Est-ce par l’opération du Saint-Esprit que M. Alexandre T. s’est retrouvé avec une « plaie ouverte profonde de 1,5 centimètre » au niveau de l’anus ? C’est la question que s’est posée son avocate et c’est celle qui a semblé occuper les débats pendant trois heures, lundi 16 janvier, au tribunal de grande instance de Bobigny (Seine-Saint-Denis).

Un policier municipal de Drancy, Arnaud P., comparaissait à l’audience pour violences volontaires avec arme. Mais il s’est évertué à dire qu’il « n’y avait pas eu d’incident ». Ce 29 octobre 2015, pourtant, du sang a été retrouvé dans la Peugeot 307 de l’équipage de police, ainsi que sur le caleçon d’Alexandre T.. Vers 4 heures du matin, un médecin a constaté la blessure du jeune homme de 28 ans et lui a délivré dix jours d’interruption totale de travail. Son ADN a même été retrouvé à l’extrémité du bâton télescopique de défense utilisé par le policier.

Pourtant, l’agent « ne [se] l’explique pas ». A la barre, il dit des « peut-être » et des « je ne sais pas » quand le procureur adjoint, puis la présidente du tribunal, puis l’avocate de la victime essayent de reconstituer le cours de la soirée.

« Je suis pas un animal »

Un équipage avait été appelé vers 21 h 30 pour constater un tapage nocturne. Alexandre T. était sur place. Il avait bu avec ses amis et aurait outragé les fonctionnaires municipaux. Amené au commissariat de Drancy, il doit alors être transféré à Bobigny pour être placé en garde à vue. Le jeune homme explique qu’afin de le transporter, Arnaud P. et ses deux collègues ont voulu l’allonger à l’arrière d’une voiture dont le dossier avait été rebattu aux deux tiers. Lui se débat. D’après un des policiers auditionnés, il aurait insulté les agents. « J’ai vu les sièges repliés, je n’ai pas compris, j’ai dit je rentre pas, je suis pas un animal. Ça a chahuté », reconnaît Alexandre T.

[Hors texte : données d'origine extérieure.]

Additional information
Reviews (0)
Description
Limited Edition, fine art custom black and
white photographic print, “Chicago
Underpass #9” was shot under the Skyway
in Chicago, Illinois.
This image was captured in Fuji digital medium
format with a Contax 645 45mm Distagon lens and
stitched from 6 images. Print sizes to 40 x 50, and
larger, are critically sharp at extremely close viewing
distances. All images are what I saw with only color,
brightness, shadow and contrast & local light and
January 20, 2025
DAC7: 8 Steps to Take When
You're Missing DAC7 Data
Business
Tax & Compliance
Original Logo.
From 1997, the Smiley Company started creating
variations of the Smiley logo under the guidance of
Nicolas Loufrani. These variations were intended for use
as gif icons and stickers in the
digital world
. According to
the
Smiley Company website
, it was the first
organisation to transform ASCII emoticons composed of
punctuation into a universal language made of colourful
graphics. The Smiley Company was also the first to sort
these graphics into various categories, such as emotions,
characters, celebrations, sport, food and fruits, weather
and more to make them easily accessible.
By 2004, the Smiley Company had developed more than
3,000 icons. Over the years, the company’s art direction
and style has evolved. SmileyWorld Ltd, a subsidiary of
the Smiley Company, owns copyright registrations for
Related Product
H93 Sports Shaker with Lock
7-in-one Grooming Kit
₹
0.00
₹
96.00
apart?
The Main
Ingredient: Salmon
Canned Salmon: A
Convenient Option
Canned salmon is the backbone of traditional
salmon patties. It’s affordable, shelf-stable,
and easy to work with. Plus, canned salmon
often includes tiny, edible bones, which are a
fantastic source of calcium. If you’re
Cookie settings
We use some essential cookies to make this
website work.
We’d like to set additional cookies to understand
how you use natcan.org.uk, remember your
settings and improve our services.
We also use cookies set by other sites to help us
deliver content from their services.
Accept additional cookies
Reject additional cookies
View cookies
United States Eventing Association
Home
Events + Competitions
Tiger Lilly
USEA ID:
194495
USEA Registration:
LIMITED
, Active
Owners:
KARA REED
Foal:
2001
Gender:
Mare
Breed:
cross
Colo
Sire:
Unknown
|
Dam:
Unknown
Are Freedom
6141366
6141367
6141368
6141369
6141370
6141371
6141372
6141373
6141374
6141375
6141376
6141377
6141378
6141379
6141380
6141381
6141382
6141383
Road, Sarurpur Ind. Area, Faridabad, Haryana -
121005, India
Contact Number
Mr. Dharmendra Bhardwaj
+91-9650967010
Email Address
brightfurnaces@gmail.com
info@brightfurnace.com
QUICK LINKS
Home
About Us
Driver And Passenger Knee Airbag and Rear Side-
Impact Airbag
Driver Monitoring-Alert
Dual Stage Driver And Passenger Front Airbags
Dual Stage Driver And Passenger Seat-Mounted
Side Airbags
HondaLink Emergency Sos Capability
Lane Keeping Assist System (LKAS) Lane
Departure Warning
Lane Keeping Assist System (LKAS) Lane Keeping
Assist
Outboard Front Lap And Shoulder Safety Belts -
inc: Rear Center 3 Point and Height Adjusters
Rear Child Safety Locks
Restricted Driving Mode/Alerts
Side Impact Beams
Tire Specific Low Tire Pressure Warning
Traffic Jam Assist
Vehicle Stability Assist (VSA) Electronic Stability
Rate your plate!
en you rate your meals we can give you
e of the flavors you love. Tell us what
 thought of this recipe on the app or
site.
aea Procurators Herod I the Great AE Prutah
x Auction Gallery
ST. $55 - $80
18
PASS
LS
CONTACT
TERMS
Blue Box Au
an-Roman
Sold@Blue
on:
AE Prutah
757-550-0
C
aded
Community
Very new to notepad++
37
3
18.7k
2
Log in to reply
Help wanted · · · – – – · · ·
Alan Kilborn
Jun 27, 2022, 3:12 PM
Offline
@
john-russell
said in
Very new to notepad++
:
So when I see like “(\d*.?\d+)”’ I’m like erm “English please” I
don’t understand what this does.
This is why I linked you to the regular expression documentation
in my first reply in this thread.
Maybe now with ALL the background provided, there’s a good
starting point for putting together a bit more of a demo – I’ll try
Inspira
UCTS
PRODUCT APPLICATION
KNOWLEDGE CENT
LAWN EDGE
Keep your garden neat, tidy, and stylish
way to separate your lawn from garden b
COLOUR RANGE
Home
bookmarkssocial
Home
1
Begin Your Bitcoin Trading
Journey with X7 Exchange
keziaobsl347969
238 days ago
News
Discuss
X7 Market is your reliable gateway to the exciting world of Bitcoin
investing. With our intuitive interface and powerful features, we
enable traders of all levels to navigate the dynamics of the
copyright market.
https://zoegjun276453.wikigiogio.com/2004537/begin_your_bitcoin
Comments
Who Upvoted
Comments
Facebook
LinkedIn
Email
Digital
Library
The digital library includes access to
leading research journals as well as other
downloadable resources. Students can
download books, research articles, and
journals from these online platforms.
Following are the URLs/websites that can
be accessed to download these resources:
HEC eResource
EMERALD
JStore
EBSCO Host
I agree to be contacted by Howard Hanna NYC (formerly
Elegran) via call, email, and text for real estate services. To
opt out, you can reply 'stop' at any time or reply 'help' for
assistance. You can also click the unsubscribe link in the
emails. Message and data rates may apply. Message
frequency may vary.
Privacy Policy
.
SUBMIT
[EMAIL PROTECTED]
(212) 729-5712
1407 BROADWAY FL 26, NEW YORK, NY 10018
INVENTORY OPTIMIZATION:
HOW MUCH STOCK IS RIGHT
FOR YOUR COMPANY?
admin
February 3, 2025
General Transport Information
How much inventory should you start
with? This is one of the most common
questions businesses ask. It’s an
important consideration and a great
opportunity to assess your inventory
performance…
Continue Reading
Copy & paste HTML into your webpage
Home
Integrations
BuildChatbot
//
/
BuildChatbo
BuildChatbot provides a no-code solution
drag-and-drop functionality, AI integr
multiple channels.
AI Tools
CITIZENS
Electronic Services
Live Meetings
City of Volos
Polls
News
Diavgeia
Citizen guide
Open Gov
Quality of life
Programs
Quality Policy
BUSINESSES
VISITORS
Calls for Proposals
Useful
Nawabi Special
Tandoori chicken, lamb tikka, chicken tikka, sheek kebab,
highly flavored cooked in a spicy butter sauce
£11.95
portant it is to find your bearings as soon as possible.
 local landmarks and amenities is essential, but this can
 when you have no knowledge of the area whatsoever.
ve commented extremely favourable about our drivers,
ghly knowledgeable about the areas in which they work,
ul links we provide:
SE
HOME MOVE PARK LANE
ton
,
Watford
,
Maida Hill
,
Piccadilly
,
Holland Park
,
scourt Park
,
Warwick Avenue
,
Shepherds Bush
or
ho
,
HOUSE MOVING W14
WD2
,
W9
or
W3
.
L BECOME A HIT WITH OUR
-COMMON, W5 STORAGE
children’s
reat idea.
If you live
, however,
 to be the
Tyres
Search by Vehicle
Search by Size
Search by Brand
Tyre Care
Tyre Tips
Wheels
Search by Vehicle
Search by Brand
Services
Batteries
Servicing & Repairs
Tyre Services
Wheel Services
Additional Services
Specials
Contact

Tandis qu’il est menotté dans le dos et que, délesté de sa ceinture, son pantalon glisse sur ses hanches, deux policiers le tirent par les épaules pour le faire entrer dans la voiture. Arnaud P., lui, le pousse vers l’intérieur. « D’un coup, j’ai senti un truc dans mes fesses. J’ai hurlé, relate Alexandre T. lors de son audition, lue à l’audience par la présidente. Je me suis allongé sur la banquette et j’ai pleuré. Il y en a un qui m’a dit plus jamais tu parleras comme ça de la police municipale, tu te rappelleras de nous”. »

La présidente interroge le prévenu : « A votre avis, est-ce que monsieur a eu mal ? » Silence. Elle insiste. Le policier finit par concéder : « Je pense que oui. » Mais il jure qu’il ne l’a pas entendu crier, ni vu pleurer et encore moins saigner. C’est ce que plaide son avocat, MFlorent Hauchecorne. Son client aurait usé de sa matraque « à l’horizontale » pour parer les coups de pieds d’Alexandre T. « Nous sommes devant un mystère », finit par ironiser la présidente.

« Erreurs d’appréciation »

L’avocate de la victime, Marie-Cécile Nathan, n’achète pas cette version : « Ça ne se traverse pas comme ça, un anus. » Le procureur adjoint, Loïc Pageot, abonde : « C’est un scénario de violence policière. » Il dénonce les « erreurs d’appréciation » des agents municipaux, qui ont essayé d’allonger Alexandre T. dans un « véhicule non adapté », qui ont persisté à vouloir le mettre dans une « position extrêmement dangereuse » et qui ont « coûte que coûte » souhaité rentrer ses jambes dans l’habitacle. « Après, il y a deux hypothèses, soit le bâton ripe, soit Monsieur P. choisit de faire mal, de donner un coup violent dont la pression est suffisamment forte pour entraîner une perforation d’un centimètre et demi. »

Le procureur adjoint penche pour la deuxième hypothèse, sans allant. Il requiert six mois de prison avec sursis et une interdiction professionnelle d’un an.

Le délibéré sera rendu le 20 février, mais la justice n’est d’ores et déjà pas assez sévère, selon Alexandre T. et son père. « Les policiers ont tous les droits », marmonne le paternel, en regagnant la sortie du tribunal. Avant le début de l’audience, le fils faisait la comparaison : il y a dix ans, pour insulte à agent, il avait été condamné à huit mois avec sursis. Après son agression, Alexandre T. a perdu son travail de couvreur. « Je saignais, justifie-t-il. Ça saigne encore parfois. » Il a du mal à dormir. Alors il prend des gouttes. Il lui arrive de faire des cauchemars. Il rêve de guet-apens.